Having recently returned from my trip there, I guess I was in the perfect place to comment. But frankly I could not rave about the food that we ate whilst we were there. Admittedly, we were on the road hiking the Inca trail and burying ourselves deep in the Amazon rainforest so I didn’t expect much more, but now that I am back, I wanted to understand just what everyone is getting excited about.

I guess it is thanks to their geography and heritage that Peru has such great food credentials. This incredible country incorporates the sea, the jungle/rainforest and those impressive, beautiful Andes mountains. Combined with that, it was home to some major food cultures over the years, with the indigenous Incas, The Spanish colonists and the Japanese settlers all bringing their influence and farming methods to the country. It’s no wonder it is a unique place for food.

Ceviche and Pisco cocktails seem to be the key components that have translated to the London restaurant scene with the opening of both Lima and Ceviche featuring this fishy favourite washed down with a Pisco Sour for good luck.

Roasted Guinea Pig

Anyone researching Peruvian food will come across the tradition of eating Guinea Pig and it was indeed readily available, particularly inland in places such as Cusco. The truth is that it is a bit gamey but more importantly not exactly meaty. I could only conclude it was there to shock/delight (delete as applicable) the tourists rather than for its culinary prowess.

We were all much more impressed with the alpaca which was organically farmed and a really wonderful meat to eat. This is not some chicken-reincarnated quirk, but a wonderful, lean white meat that is more in the veal category and was enjoyed by almost everyone one in our group. Very light, moist and tasty.

The biggest revelation for the people I travelled with was Quinoa (pronounced “Keen-wa”).

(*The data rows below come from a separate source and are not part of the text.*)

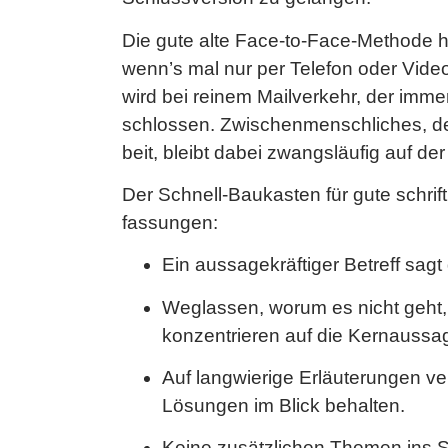
Die gute alte Face-to-Face-Me­tho­de hat
wenn’s mal nur per Te­le­fon oder Video mö
wird bei rei­nem Mail­ver­kehr, der imme
schlos­sen. Zwi­schen­mensch­li­ches, der
beit, bleibt dabei zwangs­läu­fig auf der
Der Schnell-Bau­kas­ten für gute schrift
fas­sun­gen:
Ein aus­sa­ge­kräf­ti­ger Be­treff sa
Weg­las­sen, worum es nicht geht
kon­zen­trie­ren auf die Kern­aus­sa
Auf lang­wie­ri­ge Er­läu­te­run­gen v
Lö­sun­gen im Blick be­hal­ten.
Keine zu­sätz­li­chen The­men ins S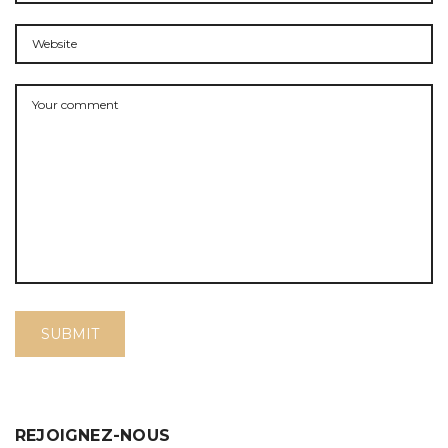
REJOIGNEZ-NOUS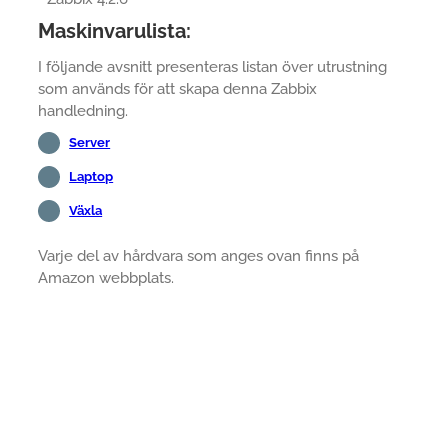
Maskinvarulista:
I följande avsnitt presenteras listan över utrustning
som används för att skapa denna Zabbix
handledning.
Server
Laptop
Växla
Varje del av hårdvara som anges ovan finns på
Amazon webbplats.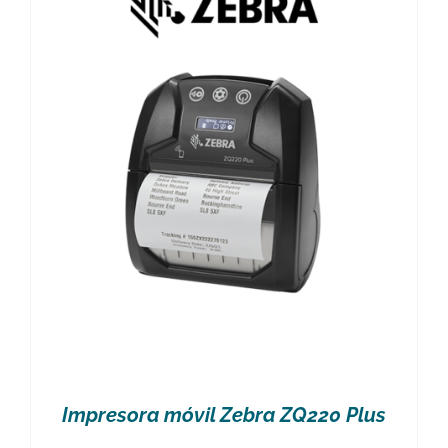
Impresora móvil Zebra ZQ220 Plus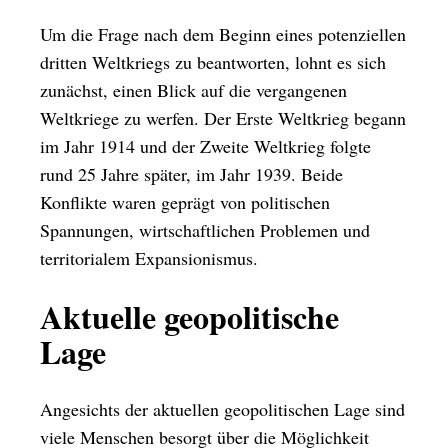
Um die Frage nach dem Beginn eines potenziellen
dritten Weltkriegs zu beantworten, lohnt es sich
zunächst, einen Blick auf die vergangenen
Weltkriege zu werfen. Der Erste Weltkrieg begann
im Jahr 1914 und der Zweite Weltkrieg folgte
rund 25 Jahre später, im Jahr 1939. Beide
Konflikte waren geprägt von politischen
Spannungen, wirtschaftlichen Problemen und
territorialem Expansionismus.
Aktuelle geopolitische
Lage
Angesichts der aktuellen geopolitischen Lage sind
viele Menschen besorgt über die Möglichkeit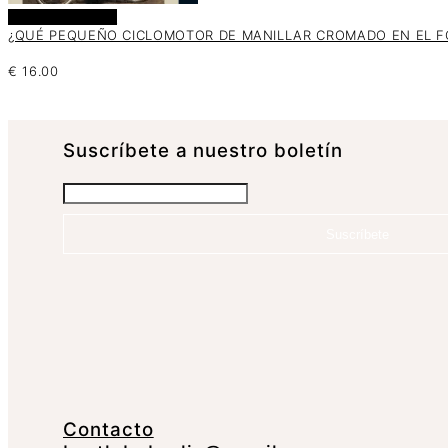
Añadir al carrito
¿QUÉ PEQUEÑO CICLOMOTOR DE MANILLAR CROMADO EN EL FO
€
16.00
Suscrí­bete a nuestro boletín
Suscríbete
Contacto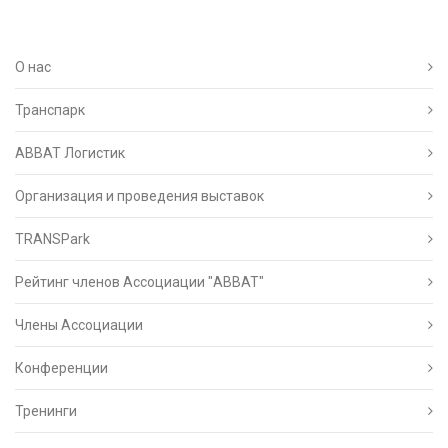
О нас
Транспарк
ABBAT Логистик
Организация и проведения выставок
TRANSPark
Рейтинг членов Ассоциации "АВВАТ"
Члены Ассоциации
Конференции
Тренинги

This has been a trendy ingredient for some time now, especially since it is a gluten free and cholesterol free wholegrain, so a good carb alternative for coeliacs and all those dieters who think it’s a good idea to avoid carbs completely. This grain is a great substitute for rice or barley and whilst it is on all the trendy healthy salad menus these days, it was in fact a staple for the Incas way back in the 1400’s. It was known as The Mother Grain to them and much cultivated at the high altitudes of the Andes. Last year, Peru banked $23m from exporting this little grain so they must love the fact that it has caught on.

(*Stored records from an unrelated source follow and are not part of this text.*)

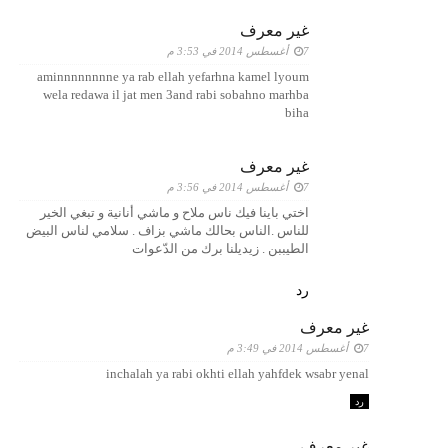
غير معرف
7 أغسطس 2014 في 3:53 م
aminnnnnnnne ya rab ellah yefarhna kamel lyoum
wela redawa il jat men 3and rabi sobahno marhba
biha
غير معرف
7 أغسطس 2014 في 3:56 م
اختي باينا فيك ناس ملاح و ماشي أنانية و تبغي الخير
للناس .الناس بحالك ماشي بزاف . سلامي لناس البيض
الطيببن . زيديلنا برك من الدّعوات
رد
غير معرف
7 أغسطس 2014 في 3:49 م
inchalah ya rabi okhti ellah yahfdek wsabr yenal
رد
غير معرف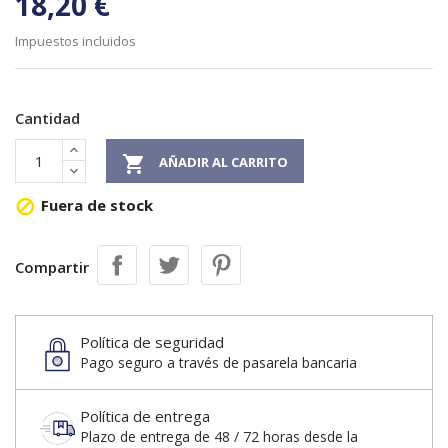
18,20 €
Impuestos incluidos
Cantidad

AÑADIR AL CARRITO
Fuera de stock

Compartir
Política de seguridad
Pago seguro a través de pasarela bancaria
Política de entrega
Plazo de entrega de 48 / 72 horas desde la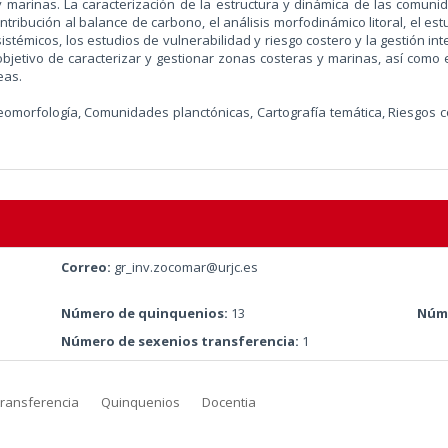
 marinas. La caracterización de la estructura y dinámica de las comunida
ntribución al balance de carbono, el análisis morfodinámico litoral, el es
istémicos, los estudios de vulnerabilidad y riesgo costero y la
gestión in
objetivo de caracterizar y gestionar zonas costeras y marinas, así como 
eas.
eomorfología, Comunidades planctónicas, Cartografía temática, Riesgos c
Correo:
gr_inv.zocomar@urjc.es
Número de quinquenios:
13
Núme
Número de sexenios transferencia:
1
transferencia
Quinquenios
Docentia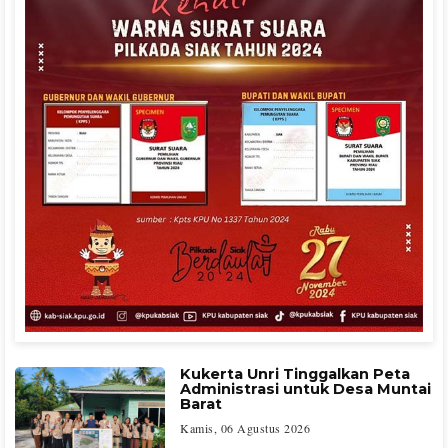
Kukerta Unri Tinggalkan Peta
Administrasi untuk Desa Muntai
Barat
Kamis, 06 Agustus 2026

Quinoa is in fact a protein rich chenopod, if you know what that is, or distant relation to spinach to you and me. The part that we eat is in fact the seed of the plant. It is a complete protein, containing all of the eight amino acids and has been recognised by the UN as a supercrop for its health benefits, packed with dietary fibre, iron, phosphorus and magnesium.

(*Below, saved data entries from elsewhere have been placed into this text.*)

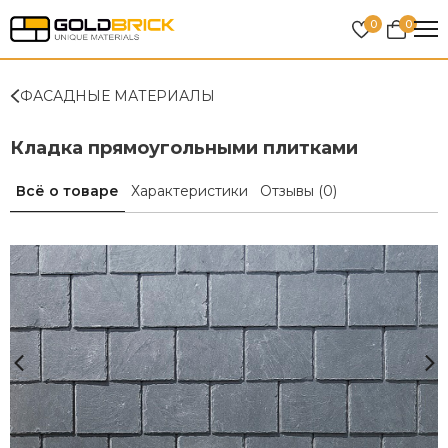
0
0
ФАСАДНЫЕ МАТЕРИАЛЫ
Кладка прямоугольными плитками
Всё о товаре
Характеристики
Отзывы
(0)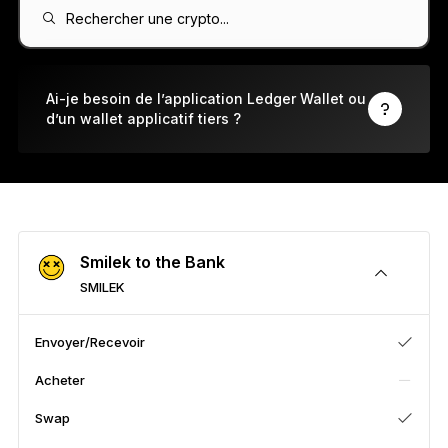
Ledger Flex
Rechercher une crypto...
Le nouveau standard
Ledger Nano
Gen5
Ai-je besoin de l’application Ledger Wallet ou
d’un wallet applicatif tiers ?
À votre image
COLORIS INÉDITS
Ledger Nano
Classics
Solution à toute épreuve
Smilek to the Bank
SMILEK
Découvrir
Envoyer/Recevoir
Acheter
Wallets physiques
Swap
Bundles et packs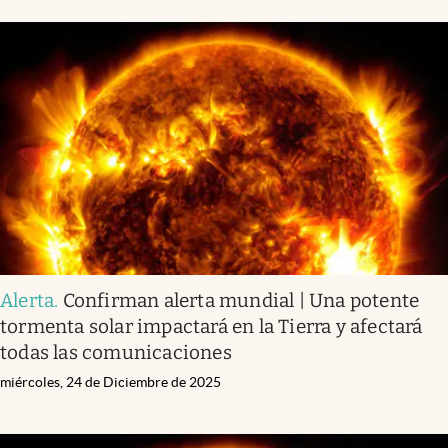
Alerta
.
Confirman alerta mundial | Una potente
tormenta solar impactará en la Tierra y afectará
todas las comunicaciones
miércoles, 24 de Diciembre de 2025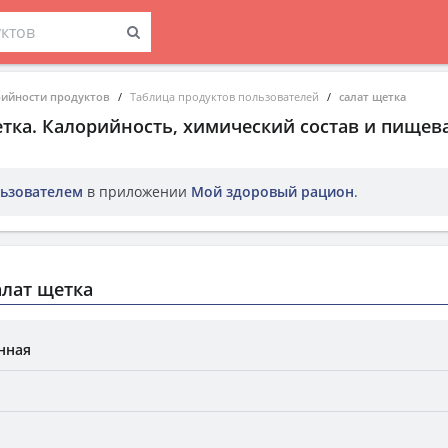
рийности продуктов
Таблица продуктов пользователей
салат щетка
етка
. Калорийность, химический состав и пищев
ьзователем
в приложении
Мой здоровый рацион
.
лат щетка
нная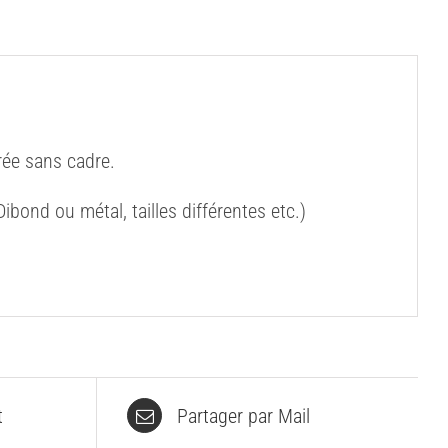
ée sans cadre.
bond ou métal, tailles différentes etc.)
t
Partager par Mail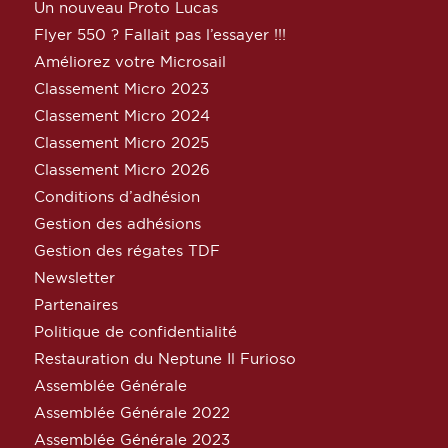
Un nouveau Proto Lucas
Flyer 550 ? Fallait pas l’essayer !!!
Améliorez votre Microsail
Classement Micro 2023
Classement Micro 2024
Classement Micro 2025
Classement Micro 2026
Conditions d’adhésion
Gestion des adhésions
Gestion des régates TDF
Newsletter
Partenaires
Politique de confidentialité
Restauration du Neptune Il Furioso
Assemblée Générale
Assemblée Générale 2022
Assemblée Générale 2023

But more to the point, it is easy to cook and pretty tasty with a nice nutty flavour. We all enjoyed the local Quinoa soup and Quinotto which is risotto made with quinoa rather than rice. The soup in particular was new to me and one that I will recreate in my kitchen. I saw it made in the house we stayed at in Juliaca, on Lake Titicaca. They ate it for breakfast and served it to us for dinner. Very yummy and quite a revelation watching it made with water from the well on their wood fired stove.